# loud thumping noise inside airhandler



## Koby Barnaba (Jul 17, 2010)

What is a periodic loud thumping noise coming from the air handler during the air coindioning phase?


----------



## yuri (Nov 29, 2008)

AWOL cat in the blower wheel. LOL. :laughing: You need to check inside the fan compartment and look into the fan to see if a piece of insulation or debris got in there and makes it off balance. The blower wheel could also be loose or damaged.:thumbsup:


----------



## DangerMouse (Jul 17, 2008)

yuri said:


> AWOL cat in the blower wheel.


Or the last guy that worked on it still trying to find his way out?

DM


----------



## beenthere (Oct 11, 2008)

Or too much clothing in the dryer sitting next to the air handler. :laughing:

Could be the blower wheel is loose on the motor shaft. or the wheel could be out of balance.


----------



## nap (Dec 4, 2007)

Koby Barnaba said:


> What is a periodic loud thumping noise coming from the air handler during the air coindioning phase?


while not quite a thump but sheetmetal "pops" or bangs sometimes. Large panels do an oilcan action when pressurized and then when the pressure stops sometimes.


----------



## hvaclover (Oct 2, 2008)

DangerMouse said:


> Or the last guy that worked on it still trying to find his way out?
> 
> DM


:laughing:

Bwahahahahahahahahahahahah..~PLOP~...oops...laughed so hard my head fell off!

Good one DM.
:laughing:


----------



## nap (Dec 4, 2007)

DangerMouse said:


> Or the last guy that worked on it still trying to find his way out?
> 
> DM




It's Jack Bauer.


EVERYBODY GET DOWN!!!!!!!


----------



## hvaclover (Oct 2, 2008)

yuri said:


> AWOL cat in the blower wheel.

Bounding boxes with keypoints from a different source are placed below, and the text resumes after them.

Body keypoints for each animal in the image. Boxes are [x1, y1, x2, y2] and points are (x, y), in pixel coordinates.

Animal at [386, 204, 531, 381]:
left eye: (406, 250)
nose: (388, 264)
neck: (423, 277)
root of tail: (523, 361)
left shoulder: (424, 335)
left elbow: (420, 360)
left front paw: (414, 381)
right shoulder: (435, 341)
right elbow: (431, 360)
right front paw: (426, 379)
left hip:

LOL. :laughing: You need to check inside the fan compartment and look into the fan to see if a piece of insulation or debris got in there and makes it off balance. The blower wheel could also be loose or damaged.:thumbsup:


 Yuri is most definitely correct.

If I may expand on what he has already stated: All it takes is for a small piece of paper to be stuck either in side the blower wheel or the outer surface of the wheel.

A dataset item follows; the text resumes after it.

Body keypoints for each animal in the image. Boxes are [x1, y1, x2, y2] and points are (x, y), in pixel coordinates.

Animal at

It could cause an intermittent knocking of the blower. Or it could become stuck in the wheel and make a continous noise.:thumbsup:


----------



## DangerMouse (Jul 17, 2008)

hvaclover said:


> :laughing:
> 
> Bwahahahahahahahahahahahah..~PLOP~...oops...laughed so hard my head fell off!
> 
> ...


I KNEW that was you! How did you finally get out?

DM


----------



## DangerMouse (Jul 17, 2008)

I gotta go with nap on this one, a periodic thump says sheetmetal expanding/contracting to me. Debris or offset blower would be more or less continuous, right?

DM


----------



## hvaclover (Oct 2, 2008)

DangerMouse said:


> I KNEW that was you! How did you finally get out?
> 
> DM


i went on a starvation diet and snaked my way out a cold air register:whistling2: 

Smarty pants lol


----------



## hvaclover (Oct 2, 2008)

DangerMouse said:


> I gotta go with nap on this one, a periodic thump says sheetmetal expanding/contracting to me. Debris or offset blower would be more or less continuous, right?
> 
> DM


 I would agree with the possibility but the OP described a "THUMP" not a "BANG" which is how I am used to hearing sheet metal expansion and contraction.

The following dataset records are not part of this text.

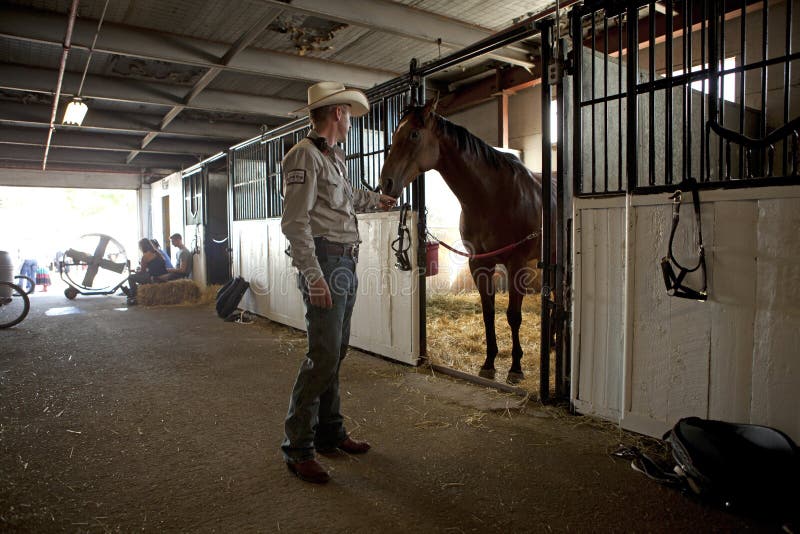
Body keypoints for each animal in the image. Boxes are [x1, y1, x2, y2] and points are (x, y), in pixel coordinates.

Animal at [380, 98, 544, 386]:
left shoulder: (517, 264)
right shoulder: (479, 263)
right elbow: (488, 312)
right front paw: (489, 364)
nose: (385, 183)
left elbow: (513, 316)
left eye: (413, 134)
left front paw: (515, 369)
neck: (494, 196)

Last year I almost needlessly changed an inducer cause of an intermittent thumping.

But I wasn't 100% positive so I killed the power and pulled the inducer and put the stat to "fan on". The thump kept coming and going.

It turned out to be a cellophane cigerette package stuck to the outer surface of the blower wheel.


----------



## DangerMouse (Jul 17, 2008)

So, of course, you apologized for forgetting to clean up the last time and did not charge him, right? hehehehe

DM


----------



## nap (Dec 4, 2007)

DangerMouse said:


> So, of course, you apologized for forgetting to clean up the last time and did not charge him, right? hehehehe
> 
> DM


Hell, he charged him extra. He did clean out the ducts after all.


----------



## DangerMouse (Jul 17, 2008)

ROFLMAO!

too funny....

DM


----------



## hvaclover (Oct 2, 2008)

nap said:


> Hell, he charged him extra. He did clean out the ducts after all.


 Yeah! That's right!

Now the biz has a duct cleaning division:whistling2:


----------